• Records to use:
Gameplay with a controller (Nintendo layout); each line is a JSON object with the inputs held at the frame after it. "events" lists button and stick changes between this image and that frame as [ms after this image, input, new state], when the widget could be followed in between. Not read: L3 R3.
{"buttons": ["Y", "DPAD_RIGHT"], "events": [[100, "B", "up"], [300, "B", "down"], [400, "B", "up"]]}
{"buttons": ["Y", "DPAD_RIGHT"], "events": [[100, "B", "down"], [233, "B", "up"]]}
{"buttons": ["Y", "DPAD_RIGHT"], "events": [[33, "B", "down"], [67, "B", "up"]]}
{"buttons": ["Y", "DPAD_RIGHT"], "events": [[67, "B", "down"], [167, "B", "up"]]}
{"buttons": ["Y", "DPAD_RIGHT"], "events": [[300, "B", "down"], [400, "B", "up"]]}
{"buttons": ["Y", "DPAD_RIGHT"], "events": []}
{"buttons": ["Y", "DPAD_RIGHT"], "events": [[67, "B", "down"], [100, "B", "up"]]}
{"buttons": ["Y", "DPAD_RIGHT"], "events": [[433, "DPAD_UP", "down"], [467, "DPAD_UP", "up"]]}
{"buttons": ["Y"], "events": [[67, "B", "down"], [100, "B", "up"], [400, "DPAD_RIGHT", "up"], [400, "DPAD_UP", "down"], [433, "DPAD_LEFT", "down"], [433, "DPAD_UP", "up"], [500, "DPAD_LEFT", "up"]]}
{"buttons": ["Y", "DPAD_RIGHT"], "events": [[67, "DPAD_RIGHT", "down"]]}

• About this exercise: Every entry in the listing must be retyped exactly.

• Task output:
Gameplay with a controller (Nintendo layout); each line is a JSON object with the inputs held at the frame after it. "events" lists button and stick changes between this image and that frame as [ms after this image, input, new state], when the widget could be followed in between. Not read: L3 R3.
{"buttons": ["Y", "DPAD_RIGHT"], "events": [[100, "B", "up"], [300, "B", "down"], [400, "B", "up"]]}
{"buttons": ["Y", "DPAD_RIGHT"], "events": [[100, "B", "down"], [233, "B", "up"]]}
{"buttons": ["Y", "DPAD_RIGHT"], "events": [[33, "B", "down"], [67, "B", "up"]]}
{"buttons": ["Y", "DPAD_RIGHT"], "events": [[67, "B", "down"], [167, "B", "up"]]}
{"buttons": ["Y", "DPAD_RIGHT"], "events": [[300, "B", "down"], [400, "B", "up"]]}
{"buttons": ["Y", "DPAD_RIGHT"], "events": []}
{"buttons": ["Y", "DPAD_RIGHT"], "events": [[67, "B", "down"], [100, "B", "up"]]}
{"buttons": ["Y", "DPAD_RIGHT"], "events": [[433, "DPAD_UP", "down"], [467, "DPAD_UP", "up"]]}
{"buttons": ["Y"], "events": [[67, "B", "down"], [100, "B", "up"], [400, "DPAD_RIGHT", "up"], [400, "DPAD_UP", "down"], [433, "DPAD_LEFT", "down"], [433, "DPAD_UP", "up"], [500, "DPAD_LEFT", "up"]]}
{"buttons": ["Y", "DPAD_RIGHT"], "events": [[67, "DPAD_RIGHT", "down"]]}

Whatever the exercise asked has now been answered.